» Task objective
Transcribe the following entries letter for letter, without the pictures.

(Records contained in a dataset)
========

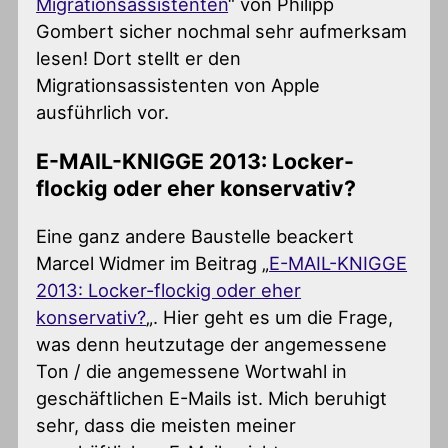
Migrationsassistenten
“ von Philipp
Gombert sicher nochmal sehr aufmerksam
lesen! Dort stellt er den
Migrationsassistenten von Apple
ausführlich vor.
E-MAIL-KNIGGE 2013: Locker-
flockig oder eher konservativ?
Eine ganz andere Baustelle beackert
Marcel Widmer im Beitrag „
E-MAIL-KNIGGE
2013: Locker-flockig oder eher
konservativ?
„. Hier geht es um die Frage,
was denn heutzutage der angemessene
Ton / die angemessene Wortwahl in
geschäftlichen E-Mails ist. Mich beruhigt
sehr, dass die meisten meiner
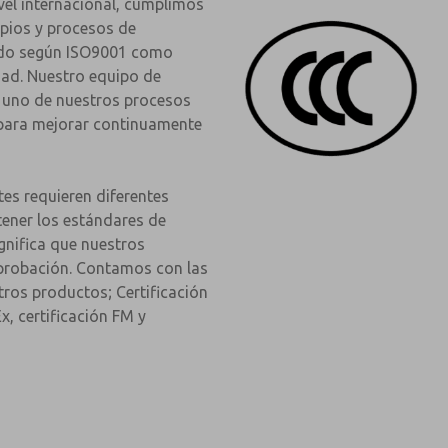
vel internacional, cumplimos
ipios y procesos de
tado según ISO9001 como
dad. Nuestro equipo de
a uno de nuestros procesos
para mejorar continuamente
es requieren diferentes
ener los estándares de
gnifica que nuestros
probación. Contamos con las
ros productos; Certificación
x, certificación FM y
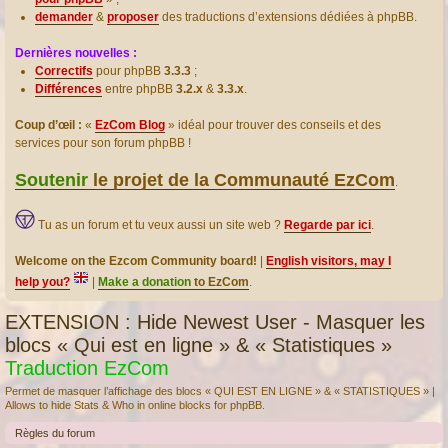
demander
&
proposer
des traductions d’extensions dédiées à phpBB.
Dernières nouvelles :
Correctifs
pour phpBB
3.3.3
;
Différences
entre phpBB
3.2.x
&
3.3.x
.
Coup d’œil :
«
EzCom Blog
» idéal pour trouver des conseils et des
services pour son forum phpBB !
Soutenir
le projet de la Communauté EzCom
.
Tu as un forum et tu veux aussi un site web ?
Regarde par ici
.
Welcome on the Ezcom Community board!
|
English visitors, may I
help you?
|
Make a donation
to EzCom
.
EXTENSION : Hide Newest User - Masquer les
blocs « Qui est en ligne » & « Statistiques »
Traduction EzCom
Permet de masquer l’affichage des blocs « QUI EST EN LIGNE » & « STATISTIQUES » |
Allows to hide Stats & Who in online blocks for phpBB.
Règles du forum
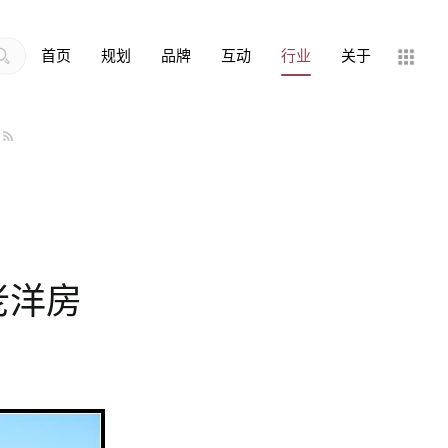
首页
规划
品牌
互动
行业
关于
老洋房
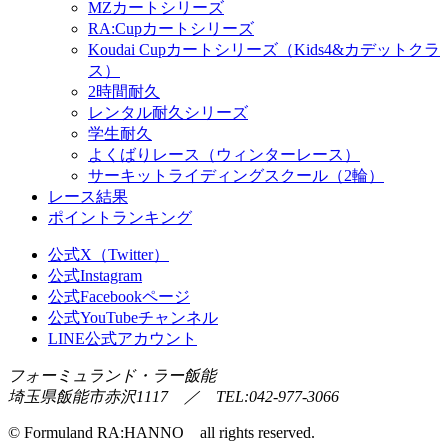
MZカートシリーズ
RA:Cupカートシリーズ
Koudai Cupカートシリーズ（Kids4&カデットクラ
ス）
2時間耐久
レンタル耐久シリーズ
学生耐久
よくばりレース（ウィンターレース）
サーキットライディングスクール（2輪）
レース結果
ポイントランキング
公式X（Twitter）
公式Instagram
公式Facebookページ
公式YouTubeチャンネル
LINE公式アカウント
フォーミュランド・ラー飯能
埼玉県飯能市赤沢1117 ／ TEL:042-977-3066
© Formuland RA:HANNO all rights reserved.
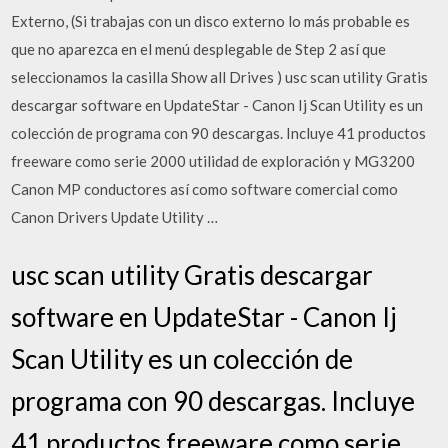
Externo, (Si trabajas con un disco externo lo más probable es
que no aparezca en el menú desplegable de Step 2 así que
seleccionamos la casilla Show all Drives ) usc scan utility Gratis
descargar software en UpdateStar - Canon Ij Scan Utility es un
colección de programa con 90 descargas. Incluye 41 productos
freeware como serie 2000 utilidad de exploración y MG3200
Canon MP conductores así como software comercial como
Canon Drivers Update Utility …
usc scan utility Gratis descargar
software en UpdateStar - Canon Ij
Scan Utility es un colección de
programa con 90 descargas. Incluye
41 productos freeware como serie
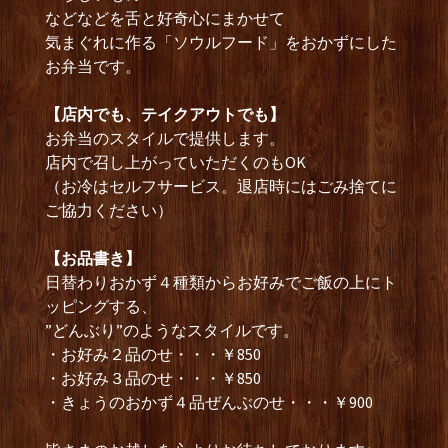
などなどを舌と好奇心にまかせて
気まぐれに作る「ソウルフード」をおかずにした
お弁当です。
【店内でも、テイクアウトでも】
お弁当のスタイルで提供します。
店内で召し上がっていただくのもOK
（お冷はセルフサービス。退店時にはごみ捨てに
ご協力ください）
【お品書き】
日替わりおかず４種類からお好みでご飯の上にト
ッピングする、
”どんぶり”のようなスタイルです。
・お好み２品のせ・・・￥850
・お好み３品のせ・・・￥850
・きょうのおかず４品ぜんぶのせ・・・￥900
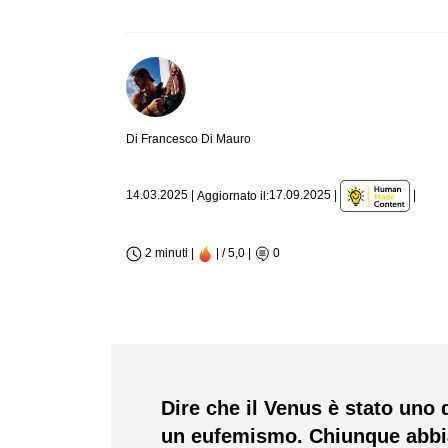
Di Francesco Di Mauro
|
14.03.2025
|
17.09.2025
|
Aggiornato il:
2 minuti |
| / 5,0
|
0
Dire che il Venus è stato uno
un eufemismo. Chiunque abbia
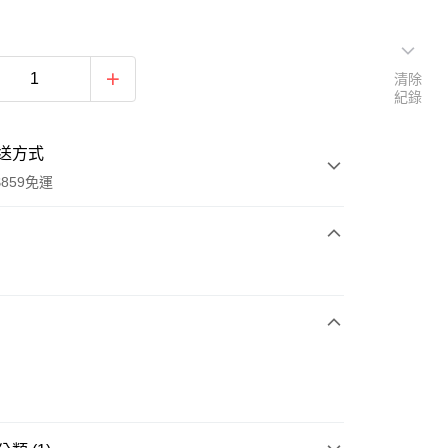
清除
紀錄
送方式
859免運
次付款
付款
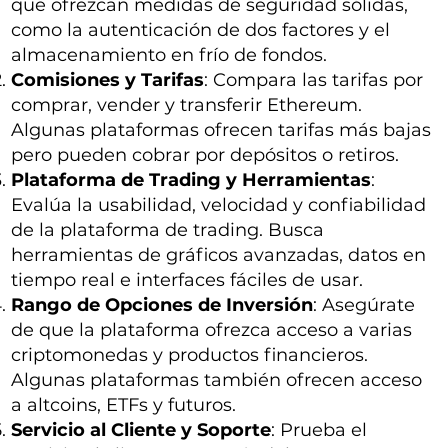
que ofrezcan medidas de seguridad sólidas,
como la autenticación de dos factores y el
almacenamiento en frío de fondos.
Comisiones y Tarifas
: Compara las tarifas por
comprar, vender y transferir Ethereum.
Algunas plataformas ofrecen tarifas más bajas
pero pueden cobrar por depósitos o retiros.
Plataforma de Trading y Herramientas
:
Evalúa la usabilidad, velocidad y confiabilidad
de la plataforma de trading. Busca
herramientas de gráficos avanzadas, datos en
tiempo real e interfaces fáciles de usar.
Rango de Opciones de Inversión
: Asegúrate
de que la plataforma ofrezca acceso a varias
criptomonedas y productos financieros.
Algunas plataformas también ofrecen acceso
a altcoins, ETFs y futuros.
Servicio al Cliente y Soporte
: Prueba el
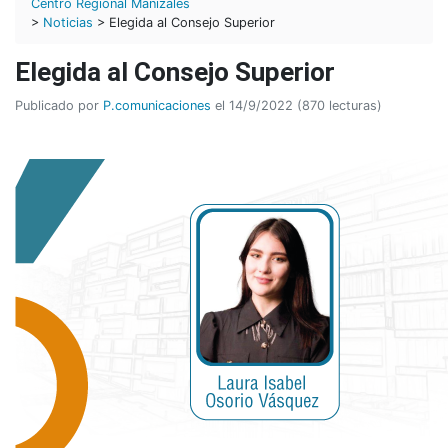
Centro Regional Manizales
>
Noticias
> Elegida al Consejo Superior
Elegida al Consejo Superior
Publicado por
P.comunicaciones
el 14/9/2022 (870 lecturas)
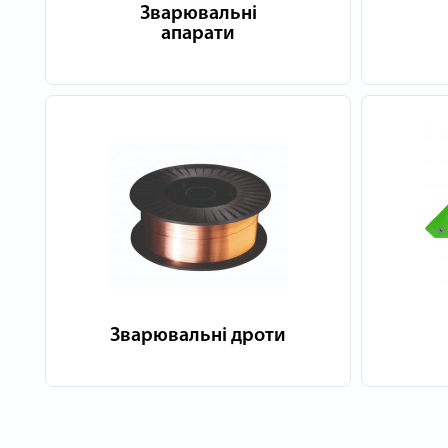
Зварювальні
апарати
Зварювальні дроти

========

» Written answer
Migrationsassistenten
“ von Philipp
Gombert sicher nochmal sehr aufmerksam
lesen! Dort stellt er den
Migrationsassistenten von Apple
ausführlich vor.
E-MAIL-KNIGGE 2013: Locker-
flockig oder eher konservativ?
Eine ganz andere Baustelle beackert
Marcel Widmer im Beitrag „
E-MAIL-KNIGGE
2013: Locker-flockig oder eher
konservativ?
„. Hier geht es um die Frage,
was denn heutzutage der angemessene
Ton / die angemessene Wortwahl in
geschäftlichen E-Mails ist. Mich beruhigt
sehr, dass die meisten meiner
vel internacional, cumplimos
ipios y procesos de
tado según ISO9001 como
dad. Nuestro equipo de
a uno de nuestros procesos
para mejorar continuamente
es requieren diferentes
ener los estándares de
gnifica que nuestros
probación. Contamos con las
ros productos; Certificación
x, certificación FM y
demander
&
proposer
des traductions d’extensions dédiées à phpBB.
Dernières nouvelles :
Correctifs
pour phpBB
3.3.3
;
Différences
entre phpBB
3.2.x
&
3.3.x
.
Coup d’œil :
«
EzCom Blog
» idéal pour trouver des conseils et des
services pour son forum phpBB !
Soutenir
le projet de la Communauté EzCom
.
Tu as un forum et tu veux aussi un site web ?
Regarde par ici
.
Welcome on the Ezcom Community board!
|
English visitors, may I
help you?
|
Make a donation
to EzCom
.
EXTENSION : Hide Newest User - Masquer les
blocs « Qui est en ligne » & « Statistiques »
Traduction EzCom
Permet de masquer l’affichage des blocs « QUI EST EN LIGNE » & « STATISTIQUES » |
Allows to hide Stats & Who in online blocks for phpBB.
Règles du forum
首页
规划
品牌
互动
行业
关于
老洋房
MZカートシリーズ
RA:Cupカートシリーズ
Koudai Cupカートシリーズ（Kids4&カデットクラ
ス）
2時間耐久
レンタル耐久シリーズ
学生耐久
よくばりレース（ウィンターレース）
サーキットライディングスクール（2輪）
レース結果
ポイントランキング
公式X（Twitter）
公式Instagram
公式Facebookページ
公式YouTubeチャンネル
LINE公式アカウント
フォーミュランド・ラー飯能
埼玉県飯能市赤沢1117 ／ TEL:042-977-3066
© Formuland RA:HANNO all rights reserved.
Externo, (Si trabajas con un disco externo lo más probable es
que no aparezca en el menú desplegable de Step 2 así que
seleccionamos la casilla Show all Drives ) usc scan utility Gratis
descargar software en UpdateStar - Canon Ij Scan Utility es un
colección de programa con 90 descargas. Incluye 41 productos
freeware como serie 2000 utilidad de exploración y MG3200
Canon MP conductores así como software comercial como
Canon Drivers Update Utility …
usc scan utility Gratis descargar
software en UpdateStar - Canon Ij
Scan Utility es un colección de
programa con 90 descargas. Incluye
41 productos freeware como serie
などなどを舌と好奇心にまかせて
気まぐれに作る「ソウルフード」をおかずにした
お弁当です。
【店内でも、テイクアウトでも】
お弁当のスタイルで提供します。
店内で召し上がっていただくのもOK
（お冷はセルフサービス。退店時にはごみ捨てに
ご協力ください）
【お品書き】
日替わりおかず４種類からお好みでご飯の上にト
ッピングする、
”どんぶり”のようなスタイルです。
・お好み２品のせ・・・￥850
・お好み３品のせ・・・￥850
・きょうのおかず４品ぜんぶのせ・・・￥900
Di Francesco Di Mauro
|
14.03.2025
|
17.09.2025
|
Aggiornato il:
2 minuti |
| / 5,0
|
0
Dire che il Venus è stato uno
un eufemismo. Chiunque abbia
清除
紀錄
送方式
859免運
次付款
付款
que ofrezcan medidas de seguridad sólidas,
como la autenticación de dos factores y el
almacenamiento en frío de fondos.
Comisiones y Tarifas
: Compara las tarifas por
comprar, vender y transferir Ethereum.
Algunas plataformas ofrecen tarifas más bajas
pero pueden cobrar por depósitos o retiros.
Plataforma de Trading y Herramientas
:
Evalúa la usabilidad, velocidad y confiabilidad
de la plataforma de trading. Busca
herramientas de gráficos avanzadas, datos en
tiempo real e interfaces fáciles de usar.
Rango de Opciones de Inversión
: Asegúrate
de que la plataforma ofrezca acceso a varias
criptomonedas y productos financieros.
Algunas plataformas también ofrecen acceso
a altcoins, ETFs y futuros.
Servicio al Cliente y Soporte
: Prueba el
Centro Regional Manizales
>
Noticias
> Elegida al Consejo Superior
Elegida al Consejo Superior
Publicado por
P.comunicaciones
el 14/9/2022 (870 lecturas)
Зварювальні
апарати
Зварювальні дроти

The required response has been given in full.